--- TASK TO COMPLETE ---
Filter the records below for the word "comparando". Copy each line that holds it.

(Dataset entries)
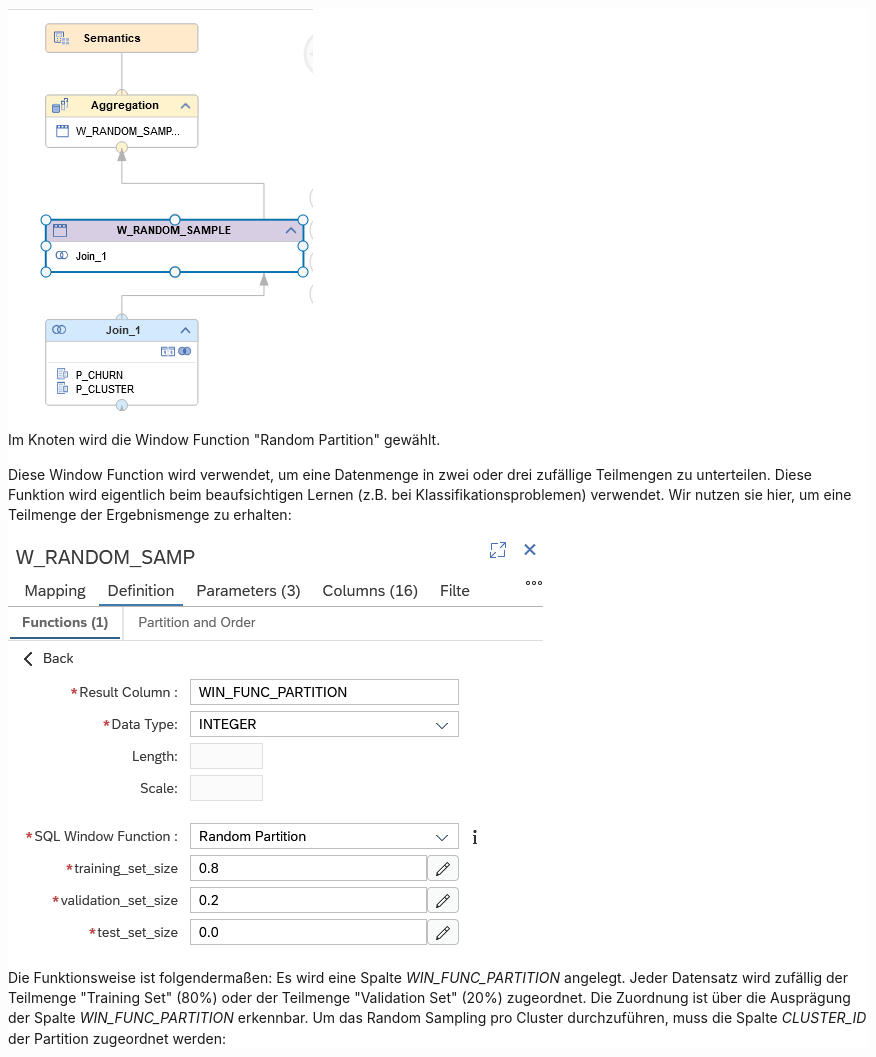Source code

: ![](CalcViewWindowFunction_Node.png)

Im Knoten wird die Window Function "Random Partition" gewählt.

Diese Window Function wird verwendet, um eine Datenmenge in zwei oder drei zufällige Teilmengen zu unterteilen. Diese Funktion wird eigentlich beim beaufsichtigen Lernen (z.B. bei Klassifikationsproblemen) verwendet. Wir nutzen sie hier, um eine Teilmenge der Ergebnismenge zu erhalten:

![](CalcViewWindowFunction_Node_2.png)

Die Funktionsweise ist folgendermaßen: Es wird eine Spalte *WIN_FUNC_PARTITION* angelegt. Jeder Datensatz wird zufällig der Teilmenge "Training Set" (80%) oder der Teilmenge "Validation Set" (20%) zugeordnet. Die Zuordnung ist über die Ausprägung der Spalte *WIN_FUNC_PARTITION* erkennbar.
Um das Random Sampling pro Cluster durchzuführen, muss die Spalte *CLUSTER_ID* der Partition zugeordnet werden:
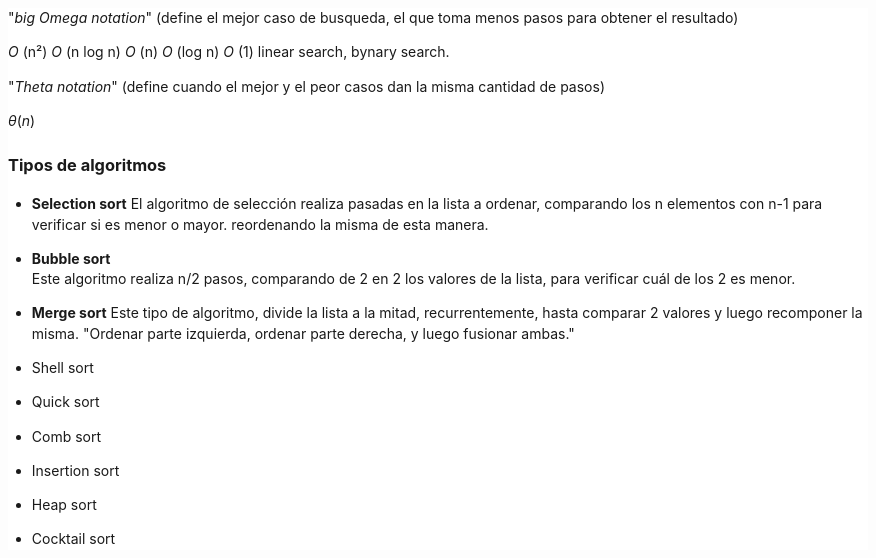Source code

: "*big Omega notation*" (define el mejor caso de busqueda, el que toma menos pasos para obtener el resultado)

$O$ (n²)
$O$ (n log n)
$O$ (n)
$O$ (log n)
$O$ (1)      linear search, bynary search.

"*Theta notation*" (define cuando el mejor y el peor casos dan la misma cantidad de pasos)

$\theta (n)$ 

### Tipos de algoritmos

* **Selection sort**
    El algoritmo de selección realiza pasadas en la lista a ordenar, comparando los n elementos con n-1 para verificar si es menor o mayor. reordenando la misma de esta manera.

* **Bubble sort**  
    Este algoritmo realiza n/2 pasos, comparando de 2 en 2 los valores de la lista, para verificar cuál de los 2 es menor.

* **Merge sort**
    Este tipo de algoritmo, divide la lista a la mitad, recurrentemente, hasta comparar 2 valores y luego recomponer la misma. "Ordenar parte izquierda, ordenar parte derecha, y luego fusionar ambas."

* Shell sort

* Quick sort

* Comb sort

* Insertion sort

* Heap sort

* Cocktail sort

--- RESPONSE TO THE EXERCISE ---
    El algoritmo de selección realiza pasadas en la lista a ordenar, comparando los n elementos con n-1 para verificar si es menor o mayor. reordenando la misma de esta manera.
    Este algoritmo realiza n/2 pasos, comparando de 2 en 2 los valores de la lista, para verificar cuál de los 2 es menor.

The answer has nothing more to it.